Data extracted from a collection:
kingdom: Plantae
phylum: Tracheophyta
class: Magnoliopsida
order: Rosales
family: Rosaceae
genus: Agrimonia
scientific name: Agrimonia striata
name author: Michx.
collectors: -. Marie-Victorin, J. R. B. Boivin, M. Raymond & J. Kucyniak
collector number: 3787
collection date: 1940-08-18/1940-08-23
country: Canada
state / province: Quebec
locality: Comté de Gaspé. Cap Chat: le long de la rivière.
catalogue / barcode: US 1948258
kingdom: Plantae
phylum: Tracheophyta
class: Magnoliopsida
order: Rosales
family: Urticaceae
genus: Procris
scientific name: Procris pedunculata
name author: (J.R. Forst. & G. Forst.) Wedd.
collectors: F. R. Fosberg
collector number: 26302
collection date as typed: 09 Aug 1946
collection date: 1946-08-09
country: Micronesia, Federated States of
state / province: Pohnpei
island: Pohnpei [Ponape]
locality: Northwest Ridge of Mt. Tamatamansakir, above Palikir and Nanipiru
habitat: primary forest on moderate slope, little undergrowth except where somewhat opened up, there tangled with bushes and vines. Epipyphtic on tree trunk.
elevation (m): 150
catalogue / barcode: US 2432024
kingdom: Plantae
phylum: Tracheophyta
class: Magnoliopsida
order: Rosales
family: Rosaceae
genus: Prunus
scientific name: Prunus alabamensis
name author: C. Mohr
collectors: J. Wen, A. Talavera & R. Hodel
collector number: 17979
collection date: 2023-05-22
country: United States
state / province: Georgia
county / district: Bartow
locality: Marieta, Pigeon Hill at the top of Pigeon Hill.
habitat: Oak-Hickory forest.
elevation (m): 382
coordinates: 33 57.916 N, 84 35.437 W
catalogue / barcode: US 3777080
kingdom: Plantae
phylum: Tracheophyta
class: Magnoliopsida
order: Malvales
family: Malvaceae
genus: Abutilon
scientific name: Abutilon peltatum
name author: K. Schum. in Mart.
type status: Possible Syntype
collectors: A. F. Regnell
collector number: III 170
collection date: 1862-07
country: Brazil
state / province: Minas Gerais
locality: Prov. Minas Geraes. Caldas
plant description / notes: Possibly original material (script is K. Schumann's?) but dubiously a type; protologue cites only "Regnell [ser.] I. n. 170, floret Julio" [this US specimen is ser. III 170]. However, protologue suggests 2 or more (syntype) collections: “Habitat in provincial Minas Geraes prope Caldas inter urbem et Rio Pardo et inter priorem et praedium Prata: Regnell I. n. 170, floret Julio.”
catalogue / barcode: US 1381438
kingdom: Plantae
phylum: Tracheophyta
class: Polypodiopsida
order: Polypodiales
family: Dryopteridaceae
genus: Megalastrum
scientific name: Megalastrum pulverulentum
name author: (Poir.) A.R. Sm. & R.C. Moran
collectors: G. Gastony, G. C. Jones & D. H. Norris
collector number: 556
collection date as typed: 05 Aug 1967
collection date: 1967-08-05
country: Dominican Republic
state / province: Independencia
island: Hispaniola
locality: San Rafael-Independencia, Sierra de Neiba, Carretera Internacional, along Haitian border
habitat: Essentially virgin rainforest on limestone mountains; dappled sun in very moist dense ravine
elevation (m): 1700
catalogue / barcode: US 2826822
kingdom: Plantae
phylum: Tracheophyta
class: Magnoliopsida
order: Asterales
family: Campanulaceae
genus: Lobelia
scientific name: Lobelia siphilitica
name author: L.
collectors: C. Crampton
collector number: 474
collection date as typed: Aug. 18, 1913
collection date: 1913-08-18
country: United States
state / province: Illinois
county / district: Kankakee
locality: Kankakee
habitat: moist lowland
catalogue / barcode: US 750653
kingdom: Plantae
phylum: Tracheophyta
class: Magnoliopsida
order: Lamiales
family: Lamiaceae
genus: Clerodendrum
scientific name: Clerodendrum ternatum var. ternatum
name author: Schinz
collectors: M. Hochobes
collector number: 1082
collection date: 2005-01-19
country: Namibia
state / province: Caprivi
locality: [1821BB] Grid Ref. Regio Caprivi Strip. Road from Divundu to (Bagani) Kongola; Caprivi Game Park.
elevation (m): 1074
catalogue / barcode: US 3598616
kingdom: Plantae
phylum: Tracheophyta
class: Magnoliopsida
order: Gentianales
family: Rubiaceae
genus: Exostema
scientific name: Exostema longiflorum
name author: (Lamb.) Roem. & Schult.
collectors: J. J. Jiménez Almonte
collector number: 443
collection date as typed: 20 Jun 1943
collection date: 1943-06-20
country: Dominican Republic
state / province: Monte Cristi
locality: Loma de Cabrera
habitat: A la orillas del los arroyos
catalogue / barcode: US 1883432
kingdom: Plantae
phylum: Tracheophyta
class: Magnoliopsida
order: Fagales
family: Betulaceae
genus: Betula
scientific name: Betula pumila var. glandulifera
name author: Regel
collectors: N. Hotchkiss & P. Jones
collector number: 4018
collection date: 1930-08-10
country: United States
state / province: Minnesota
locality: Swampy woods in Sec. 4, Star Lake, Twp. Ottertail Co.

**Task directions**
Duplicate the material above line for line, leaving every entry unchanged.

**Output below**
kingdom: Plantae
phylum: Tracheophyta
class: Magnoliopsida
order: Rosales
family: Rosaceae
genus: Agrimonia
scientific name: Agrimonia striata
name author: Michx.
collectors: -. Marie-Victorin, J. R. B. Boivin, M. Raymond & J. Kucyniak
collector number: 3787
collection date: 1940-08-18/1940-08-23
country: Canada
state / province: Quebec
locality: Comté de Gaspé. Cap Chat: le long de la rivière.
catalogue / barcode: US 1948258
kingdom: Plantae
phylum: Tracheophyta
class: Magnoliopsida
order: Rosales
family: Urticaceae
genus: Procris
scientific name: Procris pedunculata
name author: (J.R. Forst. & G. Forst.) Wedd.
collectors: F. R. Fosberg
collector number: 26302
collection date as typed: 09 Aug 1946
collection date: 1946-08-09
country: Micronesia, Federated States of
state / province: Pohnpei
island: Pohnpei [Ponape]
locality: Northwest Ridge of Mt. Tamatamansakir, above Palikir and Nanipiru
habitat: primary forest on moderate slope, little undergrowth except where somewhat opened up, there tangled with bushes and vines. Epipyphtic on tree trunk.
elevation (m): 150
catalogue / barcode: US 2432024
kingdom: Plantae
phylum: Tracheophyta
class: Magnoliopsida
order: Rosales
family: Rosaceae
genus: Prunus
scientific name: Prunus alabamensis
name author: C. Mohr
collectors: J. Wen, A. Talavera & R. Hodel
collector number: 17979
collection date: 2023-05-22
country: United States
state / province: Georgia
county / district: Bartow
locality: Marieta, Pigeon Hill at the top of Pigeon Hill.
habitat: Oak-Hickory forest.
elevation (m): 382
coordinates: 33 57.916 N, 84 35.437 W
catalogue / barcode: US 3777080
kingdom: Plantae
phylum: Tracheophyta
class: Magnoliopsida
order: Malvales
family: Malvaceae
genus: Abutilon
scientific name: Abutilon peltatum
name author: K. Schum. in Mart.
type status: Possible Syntype
collectors: A. F. Regnell
collector number: III 170
collection date: 1862-07
country: Brazil
state / province: Minas Gerais
locality: Prov. Minas Geraes. Caldas
plant description / notes: Possibly original material (script is K. Schumann's?) but dubiously a type; protologue cites only "Regnell [ser.] I. n. 170, floret Julio" [this US specimen is ser. III 170]. However, protologue suggests 2 or more (syntype) collections: “Habitat in provincial Minas Geraes prope Caldas inter urbem et Rio Pardo et inter priorem et praedium Prata: Regnell I. n. 170, floret Julio.”
catalogue / barcode: US 1381438
kingdom: Plantae
phylum: Tracheophyta
class: Polypodiopsida
order: Polypodiales
family: Dryopteridaceae
genus: Megalastrum
scientific name: Megalastrum pulverulentum
name author: (Poir.) A.R. Sm. & R.C. Moran
collectors: G. Gastony, G. C. Jones & D. H. Norris
collector number: 556
collection date as typed: 05 Aug 1967
collection date: 1967-08-05
country: Dominican Republic
state / province: Independencia
island: Hispaniola
locality: San Rafael-Independencia, Sierra de Neiba, Carretera Internacional, along Haitian border
habitat: Essentially virgin rainforest on limestone mountains; dappled sun in very moist dense ravine
elevation (m): 1700
catalogue / barcode: US 2826822
kingdom: Plantae
phylum: Tracheophyta
class: Magnoliopsida
order: Asterales
family: Campanulaceae
genus: Lobelia
scientific name: Lobelia siphilitica
name author: L.
collectors: C. Crampton
collector number: 474
collection date as typed: Aug. 18, 1913
collection date: 1913-08-18
country: United States
state / province: Illinois
county / district: Kankakee
locality: Kankakee
habitat: moist lowland
catalogue / barcode: US 750653
kingdom: Plantae
phylum: Tracheophyta
class: Magnoliopsida
order: Lamiales
family: Lamiaceae
genus: Clerodendrum
scientific name: Clerodendrum ternatum var. ternatum
name author: Schinz
collectors: M. Hochobes
collector number: 1082
collection date: 2005-01-19
country: Namibia
state / province: Caprivi
locality: [1821BB] Grid Ref. Regio Caprivi Strip. Road from Divundu to (Bagani) Kongola; Caprivi Game Park.
elevation (m): 1074
catalogue / barcode: US 3598616
kingdom: Plantae
phylum: Tracheophyta
class: Magnoliopsida
order: Gentianales
family: Rubiaceae
genus: Exostema
scientific name: Exostema longiflorum
name author: (Lamb.) Roem. & Schult.
collectors: J. J. Jiménez Almonte
collector number: 443
collection date as typed: 20 Jun 1943
collection date: 1943-06-20
country: Dominican Republic
state / province: Monte Cristi
locality: Loma de Cabrera
habitat: A la orillas del los arroyos
catalogue / barcode: US 1883432
kingdom: Plantae
phylum: Tracheophyta
class: Magnoliopsida
order: Fagales
family: Betulaceae
genus: Betula
scientific name: Betula pumila var. glandulifera
name author: Regel
collectors: N. Hotchkiss & P. Jones
collector number: 4018
collection date: 1930-08-10
country: United States
state / province: Minnesota
locality: Swampy woods in Sec. 4, Star Lake, Twp. Ottertail Co.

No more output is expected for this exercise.